Jun 28, 2013 05:47PM ● By Anonymous

One of the most persistent trends of the past decade is the addition of an outdoor kitchen and/or pavilion for entertaining and relaxing, but with the creature comforts commonly found indoors. Picture this: you are grilling gourmet while the ballgame is on the flat screen next to the fireplace, all under one roof, sans walls.

“Living walls,” “Eco walls,” “Green walls.” Call them what you may, but these vertical gardens are trending up. Once observed only at arboretums and the like, new technological advances have allowed for any green thumb to install a wall at home.

A brand-new driveway or patio doesn’t have to be an impervious surface after all. Permeable pavers help manage stormwater—allowing it to seep through versus run off —and add visual appeal.

If you’re eyeballing a corner bed or void in your yard, consider blanketing it with wildflower seeds instead of grass. They are, in a word, easy—to purchase, spread/ plant, and grow (pretty much maintenance free)—and they look beautiful when in bloom.

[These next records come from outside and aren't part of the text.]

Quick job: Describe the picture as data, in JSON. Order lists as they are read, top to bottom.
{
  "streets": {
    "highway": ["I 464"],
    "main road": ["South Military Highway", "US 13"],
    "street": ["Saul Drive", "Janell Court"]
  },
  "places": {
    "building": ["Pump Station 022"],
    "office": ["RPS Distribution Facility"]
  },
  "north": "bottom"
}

Croquet, horseshoes, Bocce—these are but a few of the tried-and-true lawn games still popular today. But if you want to show your garden party guests a truly exceptional experience, up the ante and install an outdoor bowling alley or even a mini-golf course. It’s the next generation of backyard fun.

Add wow-factor to your front or backyard with an outdoor metal sculpture (to stay even more current with the trends, opt for a brass, a hot accent in interior design this year). From oversized butterflies to Chesapeake-inspired pieces (herons, crabs, etc.), yard sculptures offer instant gratification that doesn’t take a season or several to grow.

Yes, this self-sufficiency philosophy that was oh-so-popular in the 1960s is popping up in conversation once again. You can a la carte this concept one step at a time. For instance: start composting everyday waste; plant a vegetable garden next (using your compost); add rain barrels to your property (to conserve and reuse water); and harvest/can the fruits of your labor to enjoy throughout winter.